Jusqu'ici, Google vous orientait vers les sites des médias. Désormais, le moteur de recherche produit lui-même une réponse. Ces Aperçus IA (AI Overviews) arrivent accompagnés d'un mode IA consistant en une recherche conversationnelle qui permet à l'utilisateur de dialoguer avec le moteur de recherche. Les liens classiques en réponse aux requêtes figurent sous ces deux fonctionnalités.
C'est précisément ce changement que dénonce l'Alliance de la presse d'information générale (Apig), qui représente près de 300 quotidiens français : « Google devient producteur de contenus, explique Pierre Petillault, directeur général de l'Apig. Donc au lieu d'être un moteur de recherche qui vous oriente vers des sites ou des applications, par exemple des éditeurs de presse, Google devient lui-même producteur de contenus. Mais un producteur de contenus qui utilise les contenus d'autres, notamment les contenus journalistiques et ceux des éditeurs. »

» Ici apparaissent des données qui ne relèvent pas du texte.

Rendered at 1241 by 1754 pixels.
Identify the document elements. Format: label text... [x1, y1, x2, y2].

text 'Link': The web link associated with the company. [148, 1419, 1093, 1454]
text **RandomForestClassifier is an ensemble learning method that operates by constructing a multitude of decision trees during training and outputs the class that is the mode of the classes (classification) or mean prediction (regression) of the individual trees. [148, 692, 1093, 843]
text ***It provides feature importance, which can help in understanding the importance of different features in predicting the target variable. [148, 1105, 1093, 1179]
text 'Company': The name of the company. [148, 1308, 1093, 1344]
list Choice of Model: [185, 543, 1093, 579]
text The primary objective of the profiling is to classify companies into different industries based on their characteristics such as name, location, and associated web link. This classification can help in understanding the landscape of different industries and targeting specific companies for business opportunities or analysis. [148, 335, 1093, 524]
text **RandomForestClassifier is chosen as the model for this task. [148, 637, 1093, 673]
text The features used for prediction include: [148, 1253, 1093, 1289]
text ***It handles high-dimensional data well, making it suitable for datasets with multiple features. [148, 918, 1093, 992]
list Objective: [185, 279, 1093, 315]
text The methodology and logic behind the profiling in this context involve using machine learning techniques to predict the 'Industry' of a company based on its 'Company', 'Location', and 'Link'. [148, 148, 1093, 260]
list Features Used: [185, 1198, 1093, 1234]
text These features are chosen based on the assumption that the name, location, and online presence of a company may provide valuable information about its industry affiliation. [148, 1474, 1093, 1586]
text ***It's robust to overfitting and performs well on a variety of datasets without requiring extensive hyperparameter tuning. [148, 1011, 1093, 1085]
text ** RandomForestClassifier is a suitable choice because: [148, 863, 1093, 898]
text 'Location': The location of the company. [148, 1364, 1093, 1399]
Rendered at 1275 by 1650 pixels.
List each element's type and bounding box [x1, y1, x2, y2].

Un risque pour l'audience des médias français
Derrière cette bataille juridique, il y a la question du trafic internet. Aujourd'hui, la grande majorité du trafic des sites de presse provient des différents services de Google. Or, si l'internaute obtient directement une synthèse de l'information sur son moteur de recherche, il peut ne plus avoir besoin de cliquer sur le lien du journal qui a produit cette information. L'Apig redoute donc une baisse de son audience, et donc à terme des recettes pour les titres de presse.

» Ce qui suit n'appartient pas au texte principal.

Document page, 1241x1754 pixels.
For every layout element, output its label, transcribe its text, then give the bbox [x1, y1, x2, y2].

« Google devient un service de destination, on ne renvoie plus forcément de trafic vers les éditeurs, détaille Pierre Petillault. Donc, ce qui faisait la valeur ajoutée de l'utilisation de nos contenus risque de disparaître à court ou moyen terme. »
Pour les médias français, les résumés par IA représentent un risque de voir leur audience en ligne diminuer, alors que le secteur est déjà touché par des baisses de revenus et que plusieurs groupes de médias ont annoncé des suppressions de postes.
Pour autant, la presse française ne demande pas à Google de renoncer à l'intelligence artificielle. Elle lui demande de négocier les conditions d'utilisation d'une matière première essentielle : les contenus produits par les journalistes.